The Comptroller and Auditor General of India (CAG) released the *State Finances 2024-25* report on 16 June 2026. It reveals that out of 28 states, 13 posted a revenue surplus while 15 recorded a revenue deficit for the fiscal year 2024‑25.
Key Developments
- Eight states (Uttar Pradesh, Gujarat, Jharkhand, Manipur and nine others) achieved surplus revenues.
- Among the 18 states that had set a revenue‑surplus target, only 9 met it; the rest, including Assam, Bihar, Chhattisgarh, Haryana, Himachal Pradesh, Karnataka, Maharashtra, Mizoram and Telangana, fell into deficit.
- Seven states aimed for a zero‑deficit position (Goa, Jharkhand, Punjab, Rajasthan, Tamil Nadu, Tripura, Uttar Pradesh). Four of them (Goa, Jharkhand, Tripura, Uttar Pradesh) actually posted a surplus.
- Four deficit states – Himachal Pradesh, Mizoram, Punjab and West Bengal – received deficit‑grant assistance from the Finance Commission.
- If the indicative fiscal‑deficit ceiling of 3 % of GSDP (set by the Fifteenth Finance Commission) is applied, 18 states exceed the target.
Important Facts
The aggregate revenue deficit of the 15 deficit states, before offsetting surplus, was ₹3,46,385 crore, equal to 1.5 % of their combined GSDP. After netting the surplus of 13 states, the net revenue deficit fell to ₹2,19,041 crore or 0.68 % of the combined GSDP of all 28 states.

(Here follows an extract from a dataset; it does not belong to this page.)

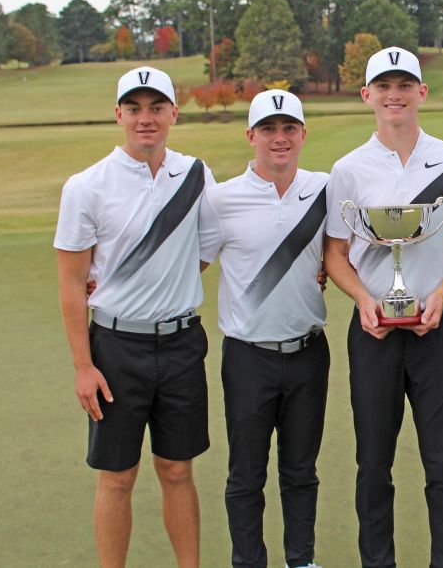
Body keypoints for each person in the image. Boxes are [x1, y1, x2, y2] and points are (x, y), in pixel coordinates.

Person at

State‑own tax receipts formed 50 % of the total revenue receipts of ₹40.52 lakh crore. Within this, State GST contributed more than 43 %.
States that saw a sharp rise in fiscal deficit compared with 2023‑24 include Andhra Pradesh, Assam, Gujarat, Jharkhand, Karnataka, Kerala, Madhya Pradesh, Maharashtra, Meghalaya, Mizoram, Nagaland, Odisha, Tripura and Uttarakhand.
Exam Relevance
Understanding the distinction between revenue deficit and overall fiscal deficit is essential for GS‑3 (Economy) questions on state finances. The role of the CAG and the Finance Commission illustrates the federal fiscal architecture, a frequent topic in Polity and Economy papers.
Way Forward
States need to broaden their tax bases and improve collection efficiency to sustain revenue surplus. Greater reliance on State GST can reduce dependence on central transfers. Simultaneously, adhering to the 3 % fiscal‑deficit ceiling will help maintain macro‑economic stability and avoid excessive borrowing.